--- Lista de exercícios ---
• a. No texto sobre a falta de fé, quais são os dois tipos de fé que nos faltam?
• b. Prossiga o texto sobre a falta de fé a partir da última frase apresentada.

--- Trecho para leitura ---
Quando quero, antevejo, vislumbro um horizonte; quando não quero nada, a vida fica limitada ao aqui agora, ao estritamente necessário

A psicanalista Anna Veronica Mautner, em evento em dezembro de 2017
A psicanalista Anna Veronica Mautner, em evento em dezembro de 2017 - Mastrangelo Reino - 7.dez.17/Folhapress

A crise pessoal de cada um de nós e também de todos é grave: não há fé. Falta fé —espiritual e material.
Isso não quer dizer que criticamos ou desprezamos o que está em torno de nós. Apenas não confiamos.

Não temos fé na existência de estruturas que possam nos apoiar. Feliz de quem se apoia numa força maior que si próprio. A pessoa religiosa ou alguém que crê em uma ideologia.

--- Dados apresentados ---
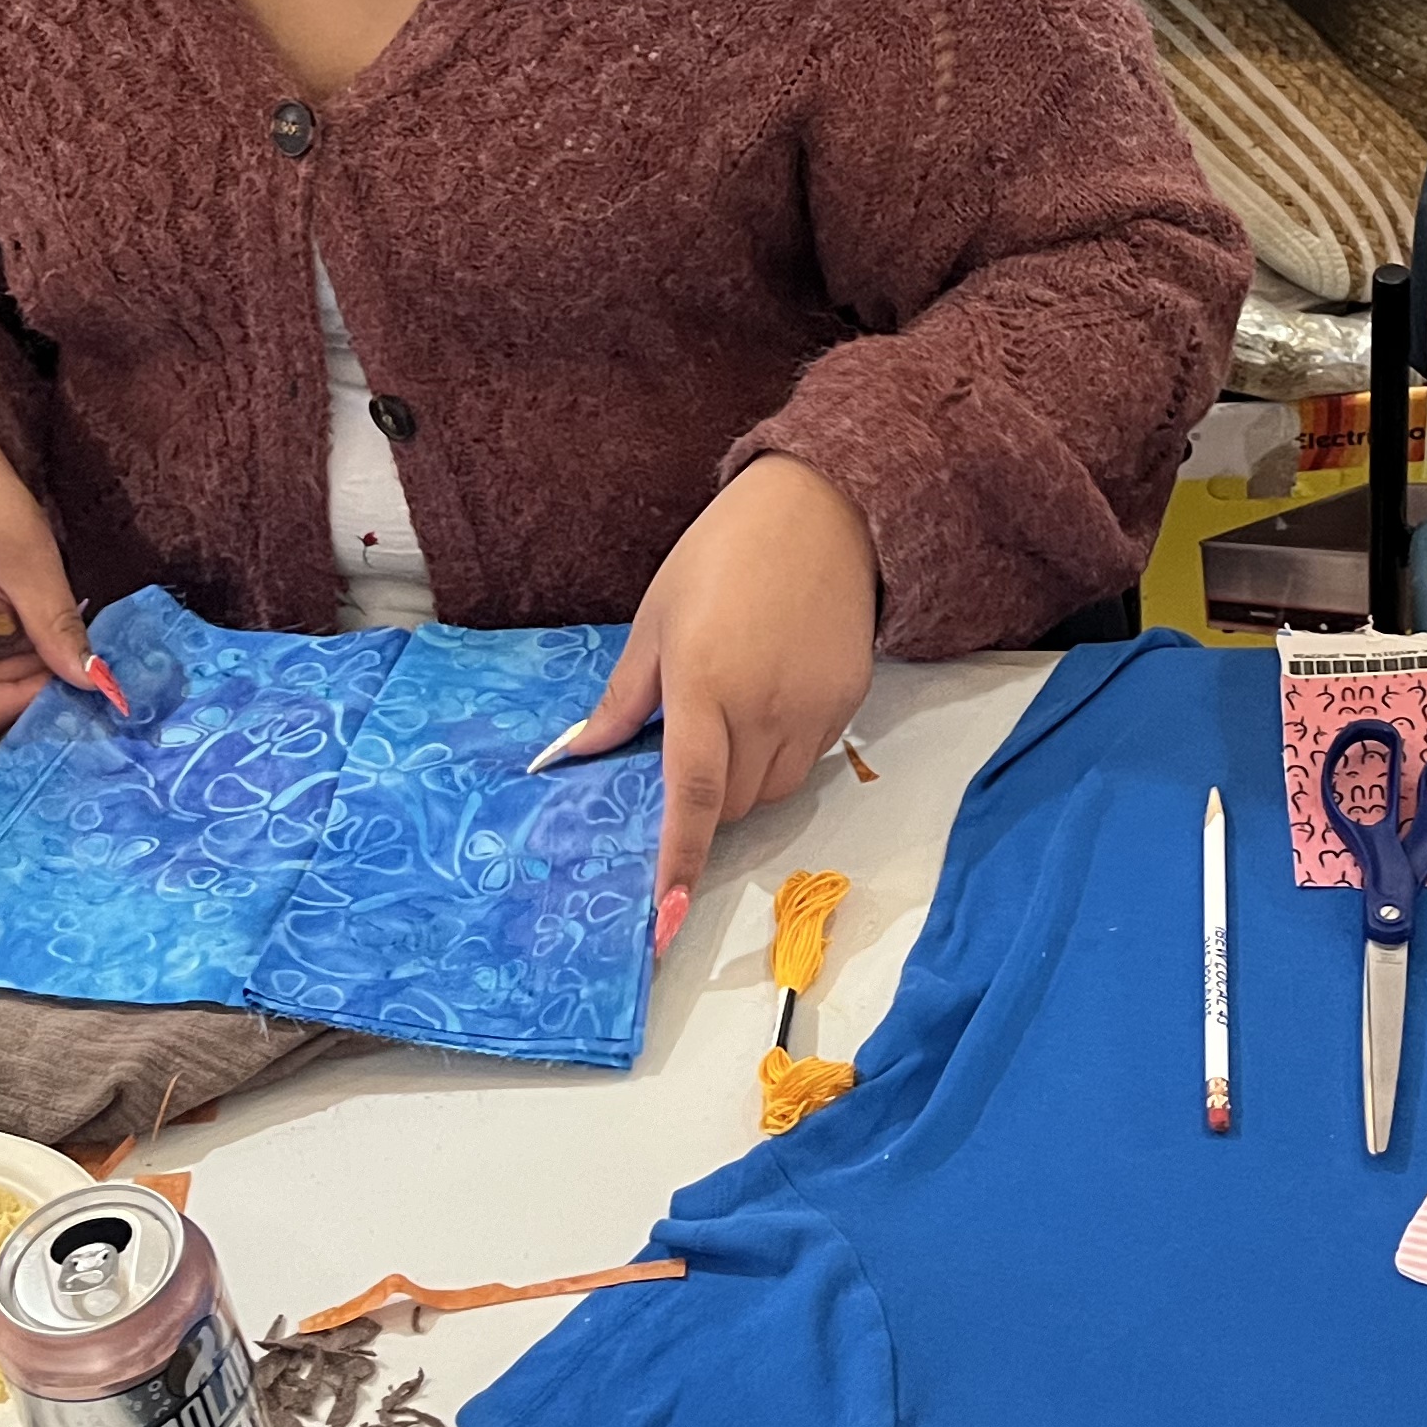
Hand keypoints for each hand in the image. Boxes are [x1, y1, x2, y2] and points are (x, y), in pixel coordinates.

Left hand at [540, 455, 880, 945]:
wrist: (824, 510)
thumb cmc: (722, 555)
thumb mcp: (656, 618)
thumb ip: (624, 697)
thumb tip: (578, 754)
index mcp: (703, 686)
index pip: (690, 794)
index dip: (679, 860)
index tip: (667, 915)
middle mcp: (763, 709)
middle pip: (731, 805)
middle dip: (705, 797)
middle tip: (693, 740)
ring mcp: (813, 710)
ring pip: (772, 792)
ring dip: (745, 779)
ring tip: (738, 711)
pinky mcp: (848, 704)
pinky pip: (810, 759)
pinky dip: (784, 751)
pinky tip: (777, 691)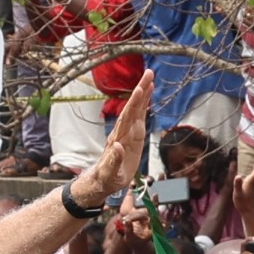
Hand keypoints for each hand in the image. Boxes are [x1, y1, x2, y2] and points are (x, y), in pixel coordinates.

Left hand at [68, 75, 154, 215]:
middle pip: (133, 108)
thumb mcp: (109, 173)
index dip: (135, 104)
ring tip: (150, 78)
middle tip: (149, 74)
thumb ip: (113, 161)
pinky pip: (139, 116)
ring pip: (136, 109)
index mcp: (119, 139)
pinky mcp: (132, 135)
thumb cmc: (106, 177)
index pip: (128, 117)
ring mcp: (127, 132)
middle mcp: (123, 132)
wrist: (103, 179)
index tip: (140, 89)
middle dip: (141, 91)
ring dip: (143, 94)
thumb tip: (118, 146)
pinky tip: (148, 94)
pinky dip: (144, 104)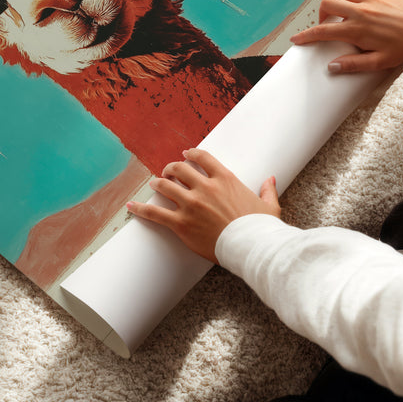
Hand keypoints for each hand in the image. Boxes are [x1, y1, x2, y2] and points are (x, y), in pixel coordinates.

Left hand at [126, 148, 280, 263]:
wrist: (252, 247)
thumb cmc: (261, 228)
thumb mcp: (269, 206)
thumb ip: (267, 190)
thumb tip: (271, 179)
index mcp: (225, 179)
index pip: (202, 158)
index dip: (191, 154)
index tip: (185, 155)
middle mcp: (205, 187)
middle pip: (179, 169)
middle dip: (171, 168)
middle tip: (167, 172)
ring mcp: (191, 204)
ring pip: (165, 186)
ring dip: (157, 184)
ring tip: (154, 185)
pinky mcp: (181, 224)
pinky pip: (155, 213)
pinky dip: (141, 209)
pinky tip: (131, 207)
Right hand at [290, 0, 402, 73]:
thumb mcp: (379, 62)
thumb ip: (354, 64)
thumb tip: (331, 67)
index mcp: (357, 29)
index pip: (323, 31)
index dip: (306, 35)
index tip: (296, 39)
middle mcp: (360, 10)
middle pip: (327, 4)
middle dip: (321, 14)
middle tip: (327, 24)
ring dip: (337, 0)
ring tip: (342, 11)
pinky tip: (360, 3)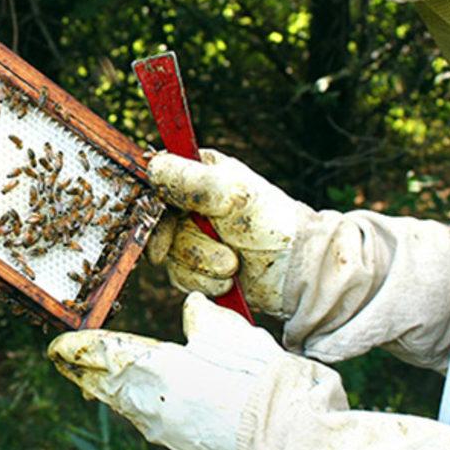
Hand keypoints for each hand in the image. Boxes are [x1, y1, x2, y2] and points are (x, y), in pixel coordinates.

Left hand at [48, 292, 283, 449]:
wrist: (289, 433)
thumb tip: (191, 306)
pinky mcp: (184, 445)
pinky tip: (137, 404)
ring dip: (108, 391)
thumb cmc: (257, 377)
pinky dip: (134, 406)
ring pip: (125, 406)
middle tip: (66, 363)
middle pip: (107, 385)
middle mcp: (151, 404)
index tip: (58, 346)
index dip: (79, 349)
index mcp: (154, 370)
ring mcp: (167, 430)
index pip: (104, 355)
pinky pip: (147, 420)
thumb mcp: (227, 332)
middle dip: (86, 373)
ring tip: (93, 383)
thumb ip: (201, 317)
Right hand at [146, 150, 306, 314]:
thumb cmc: (273, 224)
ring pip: (169, 254)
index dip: (155, 204)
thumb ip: (190, 181)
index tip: (167, 220)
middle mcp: (190, 202)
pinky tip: (229, 280)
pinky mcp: (196, 265)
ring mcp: (192, 235)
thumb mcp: (232, 194)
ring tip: (234, 265)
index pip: (155, 181)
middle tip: (224, 254)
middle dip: (190, 244)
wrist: (297, 271)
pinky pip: (179, 277)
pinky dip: (203, 281)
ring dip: (201, 264)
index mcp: (197, 172)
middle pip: (158, 224)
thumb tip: (152, 168)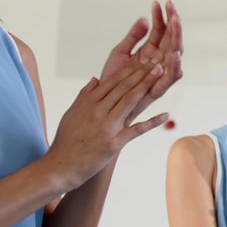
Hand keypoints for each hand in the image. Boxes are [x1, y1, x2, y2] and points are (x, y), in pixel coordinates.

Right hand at [45, 57, 168, 188]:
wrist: (60, 166)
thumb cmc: (66, 140)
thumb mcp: (71, 113)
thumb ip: (84, 95)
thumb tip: (95, 79)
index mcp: (88, 102)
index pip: (113, 81)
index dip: (130, 69)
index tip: (143, 60)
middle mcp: (98, 111)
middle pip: (124, 86)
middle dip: (142, 72)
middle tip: (157, 61)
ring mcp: (107, 126)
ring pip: (130, 100)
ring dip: (147, 85)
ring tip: (161, 73)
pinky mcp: (114, 143)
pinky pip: (137, 129)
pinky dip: (152, 122)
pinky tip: (166, 114)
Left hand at [100, 0, 183, 123]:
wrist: (103, 105)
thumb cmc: (112, 80)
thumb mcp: (120, 53)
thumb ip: (133, 37)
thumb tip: (144, 18)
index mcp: (150, 52)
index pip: (160, 30)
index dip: (161, 17)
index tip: (159, 2)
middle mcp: (158, 62)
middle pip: (171, 40)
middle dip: (173, 23)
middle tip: (172, 8)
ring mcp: (159, 75)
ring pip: (175, 56)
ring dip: (177, 39)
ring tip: (176, 23)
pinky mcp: (156, 90)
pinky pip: (170, 79)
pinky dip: (174, 67)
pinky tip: (174, 54)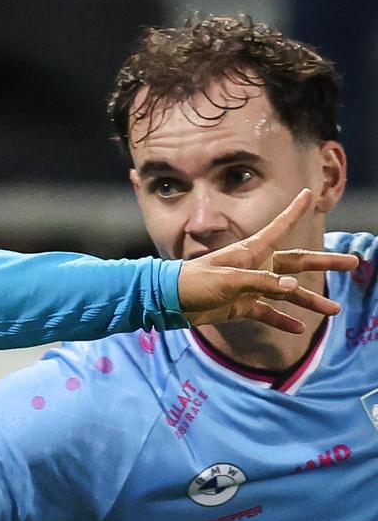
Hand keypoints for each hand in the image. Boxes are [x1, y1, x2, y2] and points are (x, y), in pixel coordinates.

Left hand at [176, 188, 360, 332]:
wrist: (168, 303)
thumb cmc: (194, 283)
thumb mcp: (229, 280)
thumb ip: (262, 283)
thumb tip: (295, 289)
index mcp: (251, 252)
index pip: (279, 227)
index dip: (294, 211)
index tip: (307, 192)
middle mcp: (255, 267)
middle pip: (298, 263)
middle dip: (325, 263)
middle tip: (353, 262)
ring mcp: (249, 287)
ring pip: (287, 293)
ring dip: (310, 301)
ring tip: (333, 311)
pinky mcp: (240, 306)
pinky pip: (267, 313)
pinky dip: (282, 320)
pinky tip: (299, 328)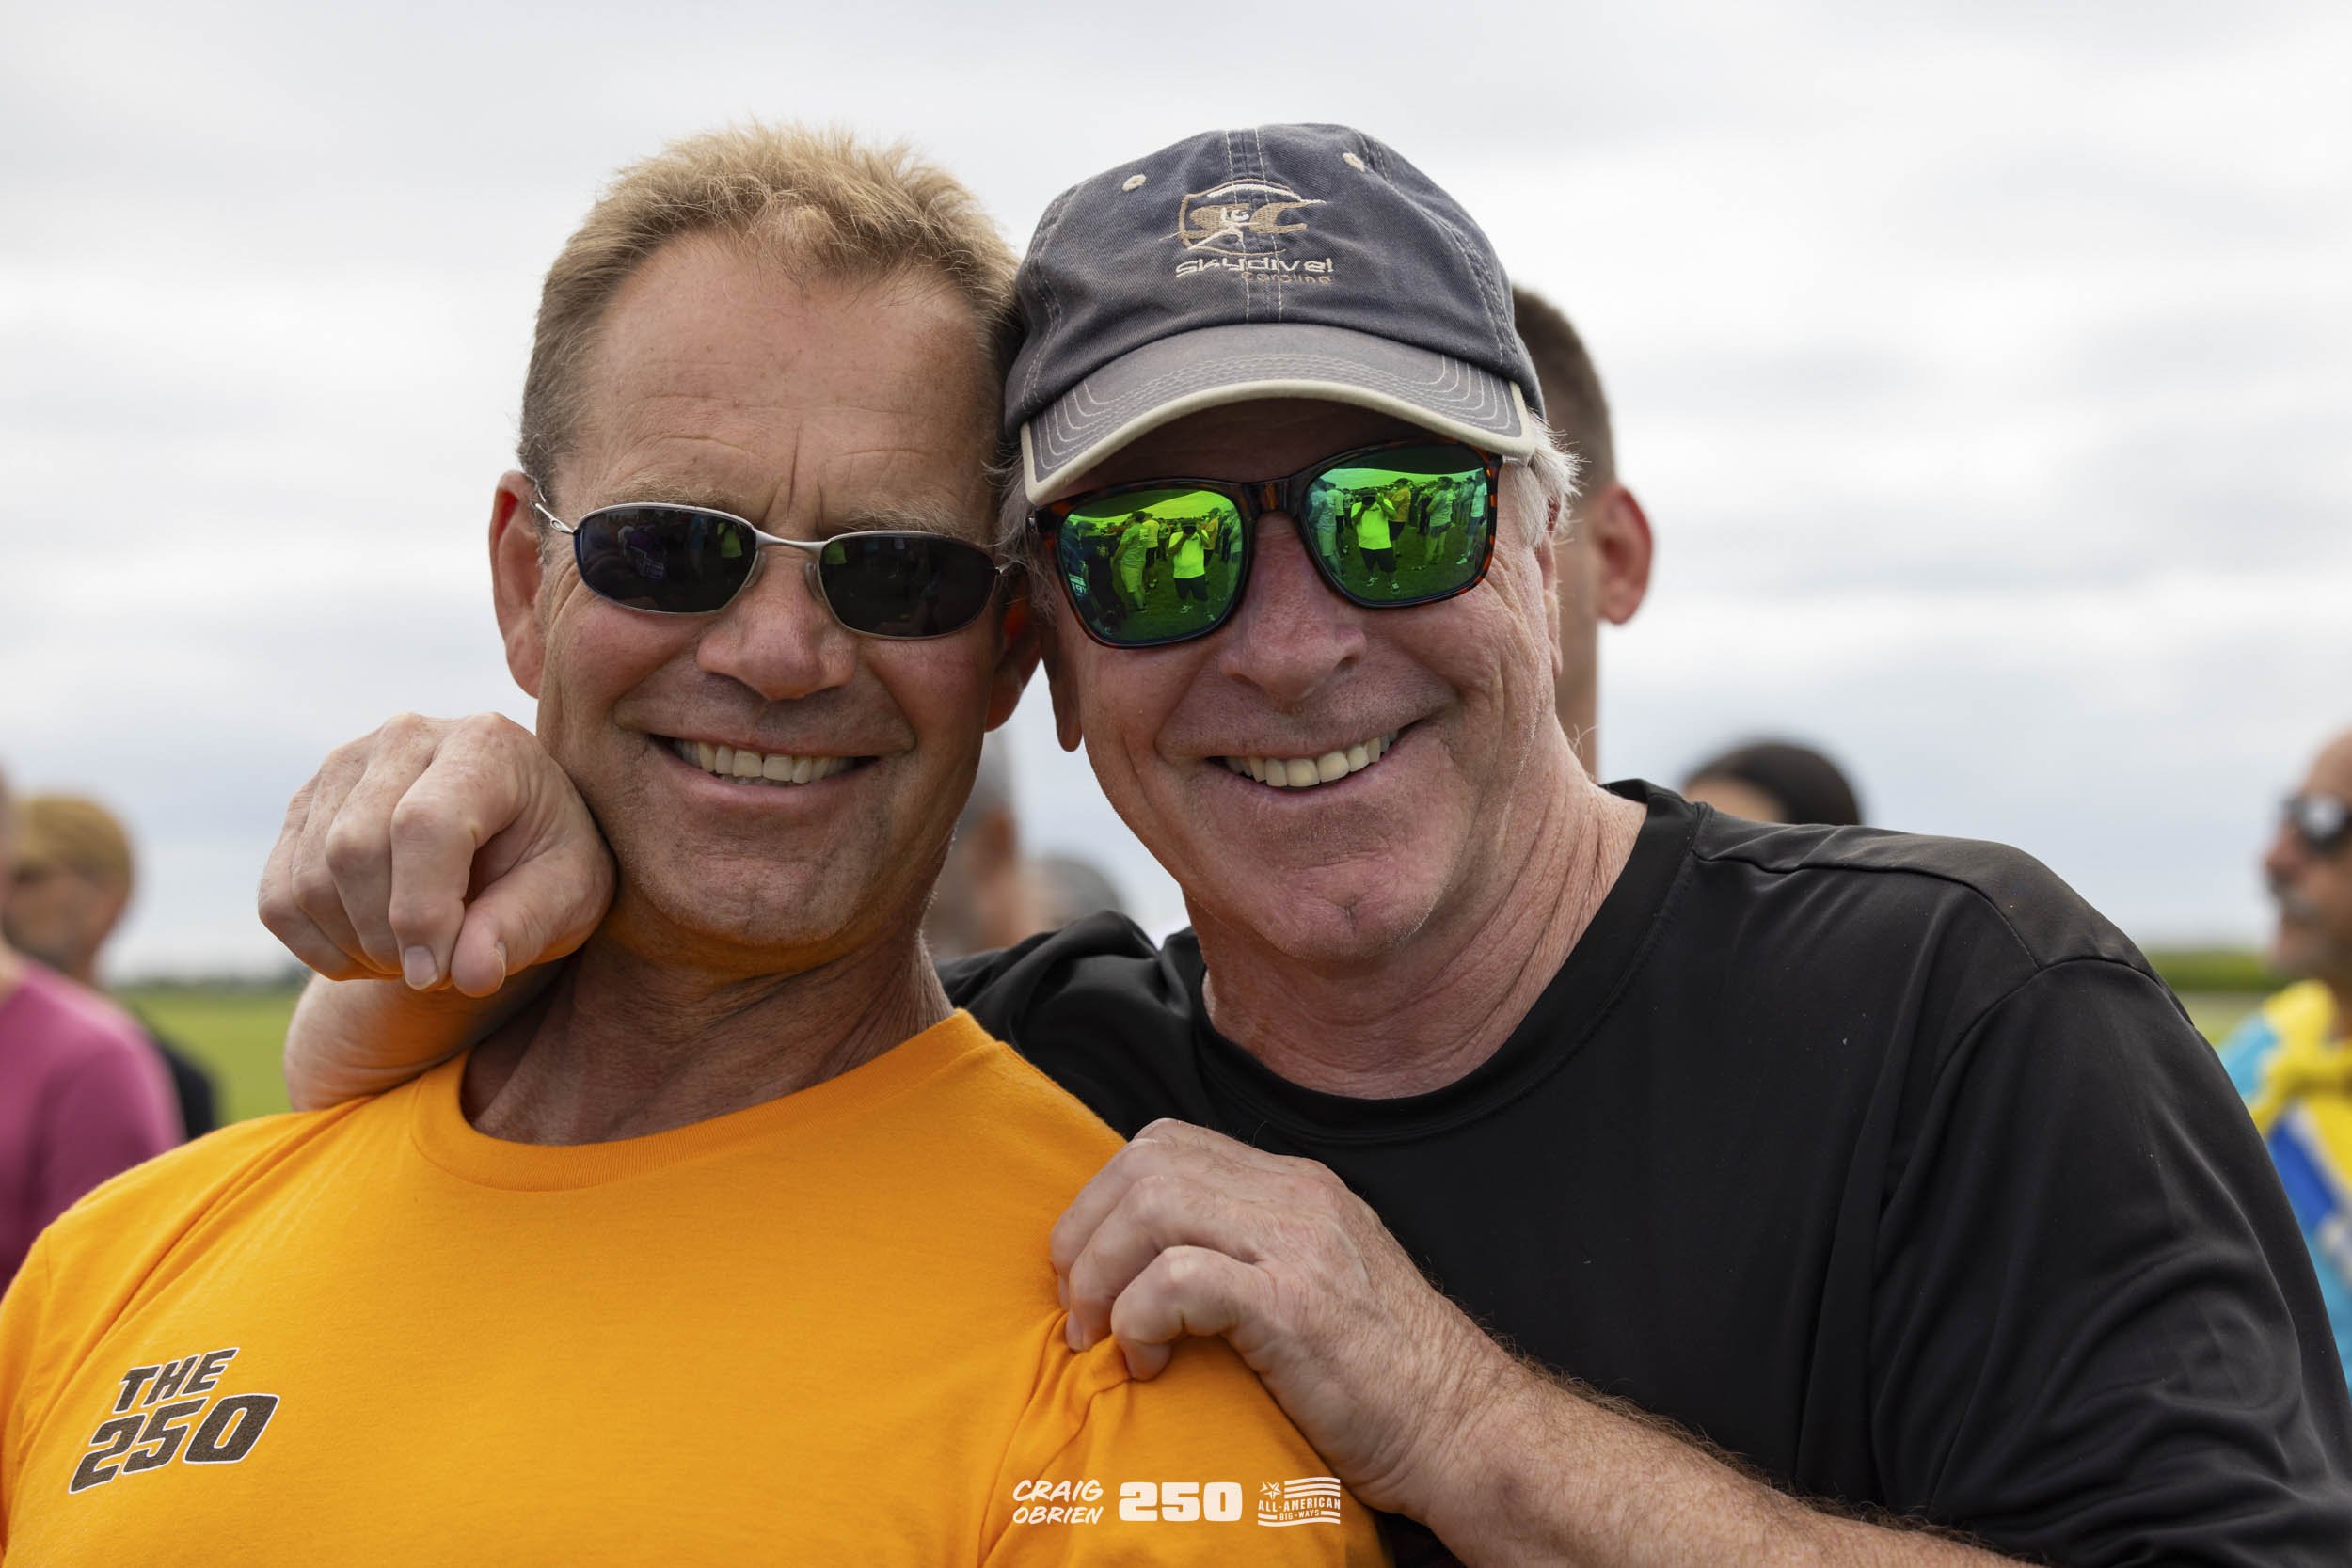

--- Respostas das tarefas ---
• a. Falta-nos fé espiritual e material.

• b.
Lendo o jornal de cabo a rabo, não vejo luta por algo que se imagine valer a pena o sacrifício. Não chega a ser uma desolação, apenas falta de fé. Do nosso mundo interior para nossa vida familiar, grupal ou social em geral, poucos veem em seu horizonte sinais de promessas pelas quais valeria a pena lutar. É nesse clima que as novas gerações vão sendo criadas. O que será delas?

Tenho uma formação razoável em ciências humanas, e não me ocorrem referências a uma sociedade que não vislumbre ou uma catástrofe ou uma vitória em futuro próximo. Viver só pelo "pão nosso de cada dia" é pouco se cada um de nós e todos nós não vislumbrarmos algo no horizonte. O que será de nós?

E não estou falando de depressão, que seria, tão somente, um defeito de percepção. Estou tentando formatar como seria a vida sem amanhã —sonhado, imaginado ou desejado.

Tem uma frase antiga que, quando eu era criança, diziam muito e eu não levava a sério: querer é poder. Se não quero ter realização individual, o que me surpreenderá positiva ou negativamente? Quando quero, antevejo, vislumbro um horizonte. Quando não quero nada, a vida fica limitada ao aqui agora, ao estritamente necessário.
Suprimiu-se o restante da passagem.